Second question is having to do with the size of the market. In the past you guys have discussed something as high as 3,000 patients in the U.S. and maybe as high as 18,000 patients in Europe with the severe Heterozygous label. Does the panel today cause you to rethink or change those estimates in terms of appropriate patient population at all?
Stanley Crooke
Lynne, why don’t you take that?
Lynne Parshall
Sure, Ed. Nothing about the panel today causes us to change our estimates either of the actual number of patients or the accessible number of patients. With regard to the CHMT docket, in the sense that we are in the middle of the regulatory process with Europe, its very different process from the U.S. It's proceeding at pace and so it's really not appropriate for us to give much more granularity on that right now.
Stanley Crooke
I think we will take one more question and then we have got a lot of work to done now and it’s a great kind of work to do, so we want to go and do it. So one more question and then we are going to call it in.
Operator
Your next question comes from the line of Charles Polsky. Please proceed.
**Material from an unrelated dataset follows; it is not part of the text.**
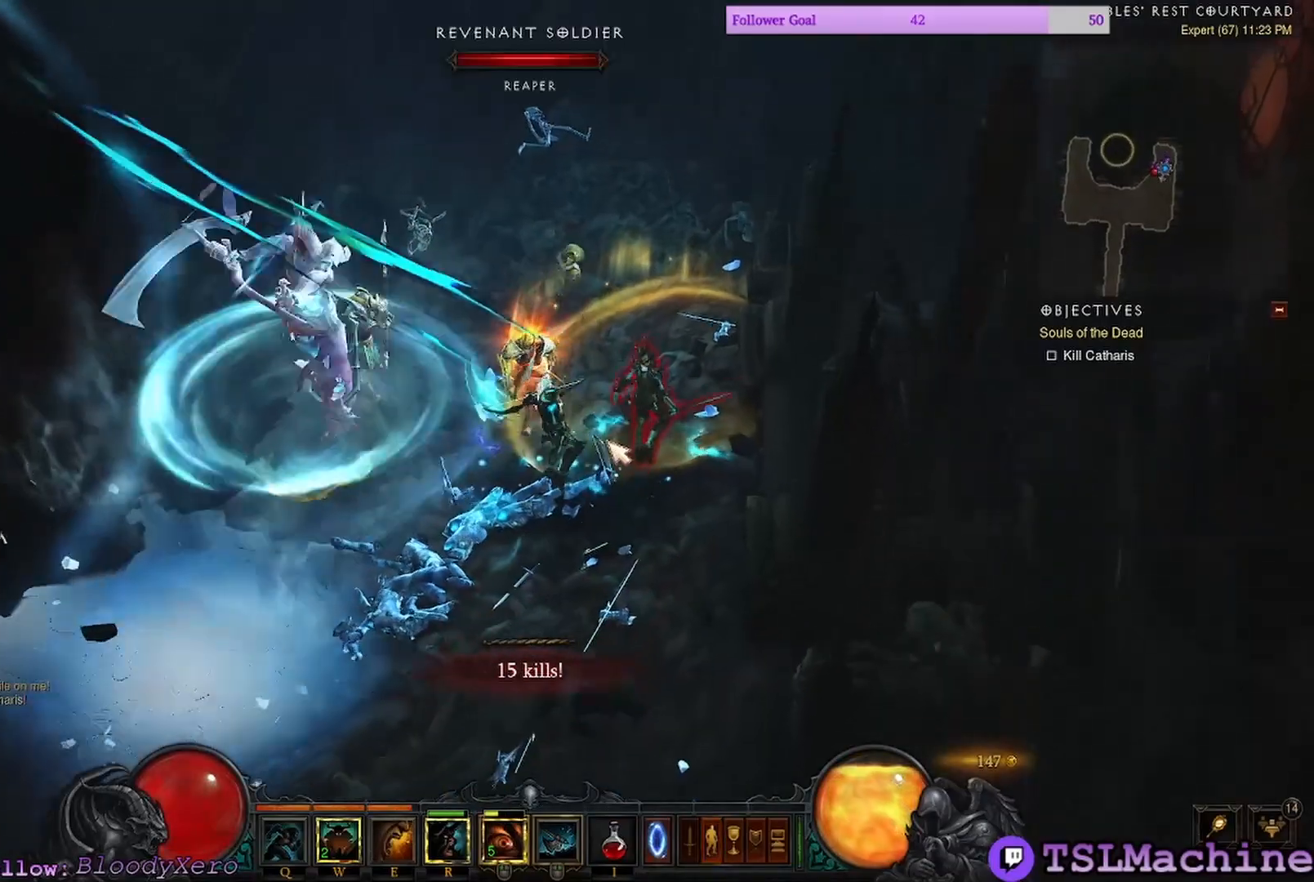
{"keys": [], "mouse": ["left"], "events": [[33, "mouse_left", "up"], [217, "mouse_left", "down"]]}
Charles Polsky - William Harris Investors
Hi, Stan, congratulations on the positive panel. I missed the very beginning of this call. So if my question is redundant, I apologize. It seemed to me the part of the expert at the panel today, the toxicity concerns they had were a mixture of the mechanism of action of this particular drug and as one of the experts expressed his individual concern, that acting at the level of RNA was pro-inflammatory.
So the question is what read-through do you see from looking at the concerns that were raised today, looking through the rest of the pipeline and what do you think that does in terms of having to increase your calming concerns on the part of regulatory agencies that are not familiar with systemically administered antisense agents?
Stanley Crooke
Charlie, I did cover that earlier. So maybe I can just answer it very briefly and then I will be glad to talk with you by phone tomorrow. How about that?
Charles Polsky - William Harris Investors
That sounds great.
Stanley Crooke
So, my overall view is that this is great news for the technology. We have shown in careful studies that the inflammatory infection manner. We can't identify systemic mediators of inflammation despite the fact that we tried very hard. We have learned that tremendous amount of how to manage the nuisance side effects. The flu-like syndromes and the injection site reactions and we are already doing much better job of that.
We have learned a lot about what are acceptable clinical trial designs and how you are rewarded for very, very rigid clinical trial designs. Not too much. So all in all, we feel that the learnings from this have enabled us to do better and we are focused not more and so we are feeling very good about it. Maybe I will just leave it at that, if I may, and then I will be glad to talk to you by phone tomorrow.
Is that okay, Charlie? Any other comments from my colleagues?
Richard Geary
No.
Stanley Crooke
If there are no more questions and no more comments, I think the Isis people will get back to work and we want to thank you very much for your interest and support and we look forward to telling you a lot about exciting news from other drugs in our pipeline in the coming months.
Operator
Ladies and gentlemen, that concludes today's conference. Thank you for your participation. You may now disconnect. Have a wonderful day.